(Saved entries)
============

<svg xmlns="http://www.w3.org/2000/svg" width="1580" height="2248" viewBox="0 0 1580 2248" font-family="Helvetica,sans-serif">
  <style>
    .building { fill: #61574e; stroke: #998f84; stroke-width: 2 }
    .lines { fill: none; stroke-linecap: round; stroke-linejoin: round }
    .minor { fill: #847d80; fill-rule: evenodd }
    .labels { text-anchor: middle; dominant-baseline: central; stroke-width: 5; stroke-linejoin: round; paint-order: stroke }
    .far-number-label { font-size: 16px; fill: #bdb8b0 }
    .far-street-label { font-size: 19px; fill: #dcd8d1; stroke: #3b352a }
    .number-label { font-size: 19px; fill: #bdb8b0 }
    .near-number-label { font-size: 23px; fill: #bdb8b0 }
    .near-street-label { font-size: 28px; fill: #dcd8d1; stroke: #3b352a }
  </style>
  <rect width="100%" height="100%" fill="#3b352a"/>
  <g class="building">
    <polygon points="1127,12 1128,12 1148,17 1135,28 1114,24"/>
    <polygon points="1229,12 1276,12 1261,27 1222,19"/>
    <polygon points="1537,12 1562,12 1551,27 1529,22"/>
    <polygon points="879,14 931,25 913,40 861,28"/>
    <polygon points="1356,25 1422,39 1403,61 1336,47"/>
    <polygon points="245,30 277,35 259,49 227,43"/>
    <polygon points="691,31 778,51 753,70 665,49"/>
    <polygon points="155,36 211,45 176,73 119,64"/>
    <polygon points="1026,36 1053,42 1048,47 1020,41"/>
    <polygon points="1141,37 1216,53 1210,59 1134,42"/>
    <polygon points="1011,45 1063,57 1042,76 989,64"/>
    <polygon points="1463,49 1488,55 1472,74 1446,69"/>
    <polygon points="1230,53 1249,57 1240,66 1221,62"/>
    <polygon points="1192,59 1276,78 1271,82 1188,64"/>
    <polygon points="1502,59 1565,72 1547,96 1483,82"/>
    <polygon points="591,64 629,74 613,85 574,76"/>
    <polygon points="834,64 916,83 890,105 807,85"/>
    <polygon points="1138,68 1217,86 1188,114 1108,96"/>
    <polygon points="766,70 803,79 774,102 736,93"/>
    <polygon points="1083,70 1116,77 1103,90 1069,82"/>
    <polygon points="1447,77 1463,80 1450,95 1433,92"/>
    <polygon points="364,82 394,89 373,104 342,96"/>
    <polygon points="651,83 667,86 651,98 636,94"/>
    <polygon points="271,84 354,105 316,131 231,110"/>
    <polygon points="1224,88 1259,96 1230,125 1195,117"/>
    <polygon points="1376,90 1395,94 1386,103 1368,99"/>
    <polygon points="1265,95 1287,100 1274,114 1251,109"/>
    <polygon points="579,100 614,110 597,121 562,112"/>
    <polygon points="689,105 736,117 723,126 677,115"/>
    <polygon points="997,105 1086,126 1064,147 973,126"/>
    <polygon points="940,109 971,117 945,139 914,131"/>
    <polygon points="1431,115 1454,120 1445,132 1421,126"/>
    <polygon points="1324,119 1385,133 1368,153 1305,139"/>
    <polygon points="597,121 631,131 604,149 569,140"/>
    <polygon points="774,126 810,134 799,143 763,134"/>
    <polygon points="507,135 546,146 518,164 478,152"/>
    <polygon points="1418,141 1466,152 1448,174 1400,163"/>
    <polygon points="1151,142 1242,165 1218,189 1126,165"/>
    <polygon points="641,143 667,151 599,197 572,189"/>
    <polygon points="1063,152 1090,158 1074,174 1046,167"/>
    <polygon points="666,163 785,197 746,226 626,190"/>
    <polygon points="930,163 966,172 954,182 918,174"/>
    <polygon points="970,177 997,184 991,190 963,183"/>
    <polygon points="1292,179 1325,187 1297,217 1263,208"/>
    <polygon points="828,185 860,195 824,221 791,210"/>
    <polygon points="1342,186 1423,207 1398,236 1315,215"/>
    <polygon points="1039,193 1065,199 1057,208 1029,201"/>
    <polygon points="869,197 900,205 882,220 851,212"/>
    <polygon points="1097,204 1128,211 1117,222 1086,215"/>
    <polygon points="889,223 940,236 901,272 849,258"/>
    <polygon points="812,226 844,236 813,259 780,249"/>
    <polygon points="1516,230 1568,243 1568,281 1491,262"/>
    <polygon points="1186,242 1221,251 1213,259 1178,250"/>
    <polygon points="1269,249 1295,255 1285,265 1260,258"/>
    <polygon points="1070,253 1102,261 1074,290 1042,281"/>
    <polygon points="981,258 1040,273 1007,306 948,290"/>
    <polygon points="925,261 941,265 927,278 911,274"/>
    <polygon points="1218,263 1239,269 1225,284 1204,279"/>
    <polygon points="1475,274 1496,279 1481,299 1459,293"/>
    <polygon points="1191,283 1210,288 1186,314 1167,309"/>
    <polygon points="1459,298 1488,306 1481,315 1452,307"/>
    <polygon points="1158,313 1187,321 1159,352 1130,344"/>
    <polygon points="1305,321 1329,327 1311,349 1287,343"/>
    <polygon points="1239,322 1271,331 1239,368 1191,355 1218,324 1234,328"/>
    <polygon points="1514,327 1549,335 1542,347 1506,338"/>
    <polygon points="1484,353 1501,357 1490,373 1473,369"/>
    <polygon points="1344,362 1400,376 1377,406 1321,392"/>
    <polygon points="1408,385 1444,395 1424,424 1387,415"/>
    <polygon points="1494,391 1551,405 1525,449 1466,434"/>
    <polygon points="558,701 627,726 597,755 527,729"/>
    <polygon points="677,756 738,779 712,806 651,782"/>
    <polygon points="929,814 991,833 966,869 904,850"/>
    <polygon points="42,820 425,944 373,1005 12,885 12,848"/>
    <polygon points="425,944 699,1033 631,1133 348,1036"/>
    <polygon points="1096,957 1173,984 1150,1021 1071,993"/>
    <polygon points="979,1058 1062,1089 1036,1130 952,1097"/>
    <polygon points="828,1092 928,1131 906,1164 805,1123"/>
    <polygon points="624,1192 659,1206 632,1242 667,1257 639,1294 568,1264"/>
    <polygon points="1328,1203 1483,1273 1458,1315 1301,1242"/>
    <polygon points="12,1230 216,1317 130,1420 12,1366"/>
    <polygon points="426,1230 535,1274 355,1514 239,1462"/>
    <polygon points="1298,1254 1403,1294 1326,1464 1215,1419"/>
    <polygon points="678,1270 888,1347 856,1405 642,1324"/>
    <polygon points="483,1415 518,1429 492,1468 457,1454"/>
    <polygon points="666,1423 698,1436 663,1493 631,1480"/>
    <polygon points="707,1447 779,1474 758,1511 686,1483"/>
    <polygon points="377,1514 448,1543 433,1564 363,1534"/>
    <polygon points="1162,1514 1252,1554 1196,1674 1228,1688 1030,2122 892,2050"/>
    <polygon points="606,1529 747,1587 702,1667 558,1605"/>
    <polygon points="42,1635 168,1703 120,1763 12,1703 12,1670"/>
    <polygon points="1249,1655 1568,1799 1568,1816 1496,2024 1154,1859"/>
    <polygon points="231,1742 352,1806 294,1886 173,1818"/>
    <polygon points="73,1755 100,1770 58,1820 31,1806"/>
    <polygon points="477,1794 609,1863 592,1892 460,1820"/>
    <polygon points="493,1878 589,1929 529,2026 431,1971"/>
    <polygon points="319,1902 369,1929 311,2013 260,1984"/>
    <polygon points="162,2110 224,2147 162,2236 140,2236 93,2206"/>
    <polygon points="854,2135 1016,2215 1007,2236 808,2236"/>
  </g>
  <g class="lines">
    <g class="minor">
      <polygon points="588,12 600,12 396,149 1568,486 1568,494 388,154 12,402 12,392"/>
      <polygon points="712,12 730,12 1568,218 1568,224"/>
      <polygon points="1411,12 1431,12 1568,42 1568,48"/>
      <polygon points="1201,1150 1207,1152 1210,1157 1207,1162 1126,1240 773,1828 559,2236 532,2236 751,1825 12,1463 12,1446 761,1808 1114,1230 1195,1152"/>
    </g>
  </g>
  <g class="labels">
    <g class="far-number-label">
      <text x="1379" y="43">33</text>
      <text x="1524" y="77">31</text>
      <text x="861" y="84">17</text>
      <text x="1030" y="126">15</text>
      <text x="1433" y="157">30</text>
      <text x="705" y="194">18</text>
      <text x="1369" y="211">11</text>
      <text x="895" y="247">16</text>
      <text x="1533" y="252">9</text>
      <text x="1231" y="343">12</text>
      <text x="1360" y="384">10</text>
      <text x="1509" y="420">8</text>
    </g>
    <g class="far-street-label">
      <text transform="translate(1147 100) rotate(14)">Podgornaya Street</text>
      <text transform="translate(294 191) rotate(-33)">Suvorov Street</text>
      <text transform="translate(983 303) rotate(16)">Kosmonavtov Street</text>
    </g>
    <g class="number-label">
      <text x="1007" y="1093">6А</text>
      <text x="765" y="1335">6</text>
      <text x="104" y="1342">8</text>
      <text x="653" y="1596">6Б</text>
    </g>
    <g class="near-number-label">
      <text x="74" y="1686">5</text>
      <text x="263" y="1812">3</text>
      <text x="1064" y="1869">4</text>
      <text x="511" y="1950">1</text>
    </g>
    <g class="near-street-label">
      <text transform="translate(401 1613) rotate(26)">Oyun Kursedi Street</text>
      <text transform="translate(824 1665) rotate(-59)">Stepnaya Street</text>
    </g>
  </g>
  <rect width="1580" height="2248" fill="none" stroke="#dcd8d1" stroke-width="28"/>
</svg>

============

◆ Activity: Lines in the records above that carry the word "number" are to be located and copied.

◆ Answer space:
    .far-number-label { font-size: 16px; fill: #bdb8b0 }
    .number-label { font-size: 19px; fill: #bdb8b0 }
    .near-number-label { font-size: 23px; fill: #bdb8b0 }
    <g class="far-number-label">
    <g class="number-label">
    <g class="near-number-label">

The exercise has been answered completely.